Items listed in a dataset:

....

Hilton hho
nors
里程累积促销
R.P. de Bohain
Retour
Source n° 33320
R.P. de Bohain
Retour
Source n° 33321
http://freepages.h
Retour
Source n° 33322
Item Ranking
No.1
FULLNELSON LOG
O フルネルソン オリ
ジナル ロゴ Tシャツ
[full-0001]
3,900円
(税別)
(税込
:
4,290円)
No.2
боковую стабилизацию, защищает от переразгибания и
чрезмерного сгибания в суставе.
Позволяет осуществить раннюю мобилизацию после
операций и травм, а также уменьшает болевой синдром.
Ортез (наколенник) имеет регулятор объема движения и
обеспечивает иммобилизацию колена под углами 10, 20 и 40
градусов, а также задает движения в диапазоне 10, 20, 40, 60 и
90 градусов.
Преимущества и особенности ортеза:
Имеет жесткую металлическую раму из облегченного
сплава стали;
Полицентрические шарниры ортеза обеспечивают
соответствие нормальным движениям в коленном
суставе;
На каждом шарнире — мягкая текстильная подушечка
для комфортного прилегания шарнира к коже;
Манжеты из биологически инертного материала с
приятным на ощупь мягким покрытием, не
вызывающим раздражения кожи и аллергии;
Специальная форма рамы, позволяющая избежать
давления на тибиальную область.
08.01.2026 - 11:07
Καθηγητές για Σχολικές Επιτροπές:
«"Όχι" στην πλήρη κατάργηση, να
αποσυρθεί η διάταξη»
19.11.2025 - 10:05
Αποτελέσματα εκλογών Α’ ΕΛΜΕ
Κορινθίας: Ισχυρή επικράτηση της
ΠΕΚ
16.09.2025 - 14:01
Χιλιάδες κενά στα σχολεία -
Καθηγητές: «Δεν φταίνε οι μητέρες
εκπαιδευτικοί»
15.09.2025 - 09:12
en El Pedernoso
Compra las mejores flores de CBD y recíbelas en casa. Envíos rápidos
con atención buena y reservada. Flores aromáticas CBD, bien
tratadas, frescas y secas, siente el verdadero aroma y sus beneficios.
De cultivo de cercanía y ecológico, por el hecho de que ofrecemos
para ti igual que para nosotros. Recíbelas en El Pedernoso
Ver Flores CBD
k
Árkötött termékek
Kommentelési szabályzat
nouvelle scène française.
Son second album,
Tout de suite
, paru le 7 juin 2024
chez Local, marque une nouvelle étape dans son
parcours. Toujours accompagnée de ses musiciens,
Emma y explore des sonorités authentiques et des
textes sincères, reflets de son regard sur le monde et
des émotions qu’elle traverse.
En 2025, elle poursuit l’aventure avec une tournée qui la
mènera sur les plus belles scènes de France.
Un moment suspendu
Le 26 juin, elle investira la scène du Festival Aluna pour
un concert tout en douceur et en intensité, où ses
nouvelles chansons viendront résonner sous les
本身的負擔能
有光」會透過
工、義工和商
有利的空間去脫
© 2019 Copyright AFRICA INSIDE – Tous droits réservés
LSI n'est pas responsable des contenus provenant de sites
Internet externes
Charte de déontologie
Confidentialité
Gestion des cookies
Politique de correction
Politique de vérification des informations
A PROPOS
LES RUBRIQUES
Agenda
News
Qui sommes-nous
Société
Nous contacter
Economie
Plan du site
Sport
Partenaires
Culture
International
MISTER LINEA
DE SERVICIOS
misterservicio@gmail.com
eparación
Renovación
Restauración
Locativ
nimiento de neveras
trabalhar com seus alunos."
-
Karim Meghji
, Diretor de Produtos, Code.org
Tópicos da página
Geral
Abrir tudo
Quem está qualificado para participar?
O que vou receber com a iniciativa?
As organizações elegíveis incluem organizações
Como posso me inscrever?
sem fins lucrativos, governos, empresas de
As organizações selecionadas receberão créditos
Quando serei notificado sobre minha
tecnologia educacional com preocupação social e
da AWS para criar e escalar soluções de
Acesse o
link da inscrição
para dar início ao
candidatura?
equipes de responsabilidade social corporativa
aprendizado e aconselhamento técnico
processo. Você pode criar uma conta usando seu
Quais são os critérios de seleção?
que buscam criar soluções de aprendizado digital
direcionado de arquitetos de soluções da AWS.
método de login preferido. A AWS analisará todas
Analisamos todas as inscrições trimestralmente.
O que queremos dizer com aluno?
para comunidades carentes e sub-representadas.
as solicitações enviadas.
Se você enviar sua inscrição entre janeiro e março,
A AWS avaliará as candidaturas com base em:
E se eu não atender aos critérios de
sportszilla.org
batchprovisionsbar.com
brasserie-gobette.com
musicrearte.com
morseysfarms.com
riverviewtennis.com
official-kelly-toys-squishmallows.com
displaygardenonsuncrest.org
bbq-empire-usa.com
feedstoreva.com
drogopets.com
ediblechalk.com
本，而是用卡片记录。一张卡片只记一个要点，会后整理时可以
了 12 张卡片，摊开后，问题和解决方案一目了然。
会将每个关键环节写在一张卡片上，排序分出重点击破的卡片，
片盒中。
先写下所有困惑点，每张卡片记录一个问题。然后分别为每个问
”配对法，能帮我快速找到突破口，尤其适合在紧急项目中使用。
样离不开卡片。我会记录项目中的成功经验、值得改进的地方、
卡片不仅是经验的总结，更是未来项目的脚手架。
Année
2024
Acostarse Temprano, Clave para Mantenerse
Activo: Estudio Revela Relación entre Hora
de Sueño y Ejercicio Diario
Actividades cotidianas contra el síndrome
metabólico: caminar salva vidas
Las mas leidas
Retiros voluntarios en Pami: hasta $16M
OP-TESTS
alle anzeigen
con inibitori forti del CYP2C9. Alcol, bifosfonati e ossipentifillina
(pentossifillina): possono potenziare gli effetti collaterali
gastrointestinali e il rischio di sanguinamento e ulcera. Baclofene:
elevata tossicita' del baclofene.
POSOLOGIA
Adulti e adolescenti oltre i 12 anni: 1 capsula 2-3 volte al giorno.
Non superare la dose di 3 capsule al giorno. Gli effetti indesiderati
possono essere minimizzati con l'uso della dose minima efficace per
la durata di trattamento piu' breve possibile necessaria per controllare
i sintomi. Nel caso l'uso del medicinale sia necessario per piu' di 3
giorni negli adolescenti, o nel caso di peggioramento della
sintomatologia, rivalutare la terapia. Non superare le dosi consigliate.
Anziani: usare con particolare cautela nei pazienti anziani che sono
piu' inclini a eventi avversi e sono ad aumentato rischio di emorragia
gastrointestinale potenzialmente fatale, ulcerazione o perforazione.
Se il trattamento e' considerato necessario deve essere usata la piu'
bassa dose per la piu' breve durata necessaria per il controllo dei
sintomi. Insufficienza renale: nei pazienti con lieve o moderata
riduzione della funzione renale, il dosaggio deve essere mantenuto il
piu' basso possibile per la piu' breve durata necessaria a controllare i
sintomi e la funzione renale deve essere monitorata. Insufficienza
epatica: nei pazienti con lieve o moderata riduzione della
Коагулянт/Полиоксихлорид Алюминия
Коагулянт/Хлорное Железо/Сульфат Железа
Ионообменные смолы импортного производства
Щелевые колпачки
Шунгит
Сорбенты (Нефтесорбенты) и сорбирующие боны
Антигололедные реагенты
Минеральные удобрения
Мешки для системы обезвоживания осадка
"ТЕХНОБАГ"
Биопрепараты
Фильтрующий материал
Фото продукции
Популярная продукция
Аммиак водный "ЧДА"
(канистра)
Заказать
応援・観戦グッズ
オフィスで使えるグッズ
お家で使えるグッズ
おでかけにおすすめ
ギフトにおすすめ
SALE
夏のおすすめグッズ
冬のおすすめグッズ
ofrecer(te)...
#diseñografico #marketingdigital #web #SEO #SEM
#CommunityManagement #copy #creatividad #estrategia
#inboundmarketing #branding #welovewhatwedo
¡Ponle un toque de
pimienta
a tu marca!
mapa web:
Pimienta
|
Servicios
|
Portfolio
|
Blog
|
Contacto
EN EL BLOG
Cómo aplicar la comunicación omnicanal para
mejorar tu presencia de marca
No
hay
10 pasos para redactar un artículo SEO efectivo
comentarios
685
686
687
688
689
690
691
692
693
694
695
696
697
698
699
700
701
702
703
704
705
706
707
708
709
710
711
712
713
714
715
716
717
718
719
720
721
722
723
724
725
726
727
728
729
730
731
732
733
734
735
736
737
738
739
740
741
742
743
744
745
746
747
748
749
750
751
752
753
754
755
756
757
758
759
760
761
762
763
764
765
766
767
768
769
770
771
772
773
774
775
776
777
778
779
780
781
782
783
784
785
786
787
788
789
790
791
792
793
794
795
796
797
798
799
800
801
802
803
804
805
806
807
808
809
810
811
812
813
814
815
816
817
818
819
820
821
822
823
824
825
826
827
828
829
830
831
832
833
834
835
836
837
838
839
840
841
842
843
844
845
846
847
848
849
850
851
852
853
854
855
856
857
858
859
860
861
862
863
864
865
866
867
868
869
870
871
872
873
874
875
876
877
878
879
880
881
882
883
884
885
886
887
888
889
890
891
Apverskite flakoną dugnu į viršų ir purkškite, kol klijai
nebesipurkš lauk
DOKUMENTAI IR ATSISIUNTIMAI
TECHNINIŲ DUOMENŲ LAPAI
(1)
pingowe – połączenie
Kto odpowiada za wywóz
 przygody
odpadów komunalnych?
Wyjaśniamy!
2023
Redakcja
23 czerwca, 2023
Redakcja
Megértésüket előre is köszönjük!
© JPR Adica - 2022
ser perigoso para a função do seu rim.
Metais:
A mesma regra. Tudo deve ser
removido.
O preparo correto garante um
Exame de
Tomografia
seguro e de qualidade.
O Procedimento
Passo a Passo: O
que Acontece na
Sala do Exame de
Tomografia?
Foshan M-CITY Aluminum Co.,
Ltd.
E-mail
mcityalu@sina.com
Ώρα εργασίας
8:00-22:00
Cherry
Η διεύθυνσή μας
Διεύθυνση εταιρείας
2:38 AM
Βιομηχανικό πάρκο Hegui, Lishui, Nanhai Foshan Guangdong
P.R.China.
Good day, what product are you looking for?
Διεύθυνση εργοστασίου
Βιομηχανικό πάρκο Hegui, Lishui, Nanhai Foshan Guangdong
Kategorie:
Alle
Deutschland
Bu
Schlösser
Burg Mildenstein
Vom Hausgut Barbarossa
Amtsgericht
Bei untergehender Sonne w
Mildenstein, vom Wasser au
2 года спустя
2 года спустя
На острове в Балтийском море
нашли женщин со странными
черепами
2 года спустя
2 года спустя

....

**Work instructions:** When you reach the line that contains "Αποτελέσματα εκλογών Α’ ΕΛΜΕ", stop; output it and every line before it from the start of the data, exactly as written.

**Written response:**
Hilton hho
nors
里程累积促销
R.P. de Bohain
Retour
Source n° 33320
R.P. de Bohain
Retour
Source n° 33321
http://freepages.h
Retour
Source n° 33322
Item Ranking
No.1
FULLNELSON LOG
O フルネルソン オリ
ジナル ロゴ Tシャツ
[full-0001]
3,900円
(税別)
(税込
:
4,290円)
No.2
боковую стабилизацию, защищает от переразгибания и
чрезмерного сгибания в суставе.
Позволяет осуществить раннюю мобилизацию после
операций и травм, а также уменьшает болевой синдром.
Ортез (наколенник) имеет регулятор объема движения и
обеспечивает иммобилизацию колена под углами 10, 20 и 40
градусов, а также задает движения в диапазоне 10, 20, 40, 60 и
90 градусов.
Преимущества и особенности ортеза:
Имеет жесткую металлическую раму из облегченного
сплава стали;
Полицентрические шарниры ортеза обеспечивают
соответствие нормальным движениям в коленном
суставе;
На каждом шарнире — мягкая текстильная подушечка
для комфортного прилегания шарнира к коже;
Манжеты из биологически инертного материала с
приятным на ощупь мягким покрытием, не
вызывающим раздражения кожи и аллергии;
Специальная форма рамы, позволяющая избежать
давления на тибиальную область.
08.01.2026 - 11:07
Καθηγητές για Σχολικές Επιτροπές:
«"Όχι" στην πλήρη κατάργηση, να
αποσυρθεί η διάταξη»
19.11.2025 - 10:05
Αποτελέσματα εκλογών Α’ ΕΛΜΕ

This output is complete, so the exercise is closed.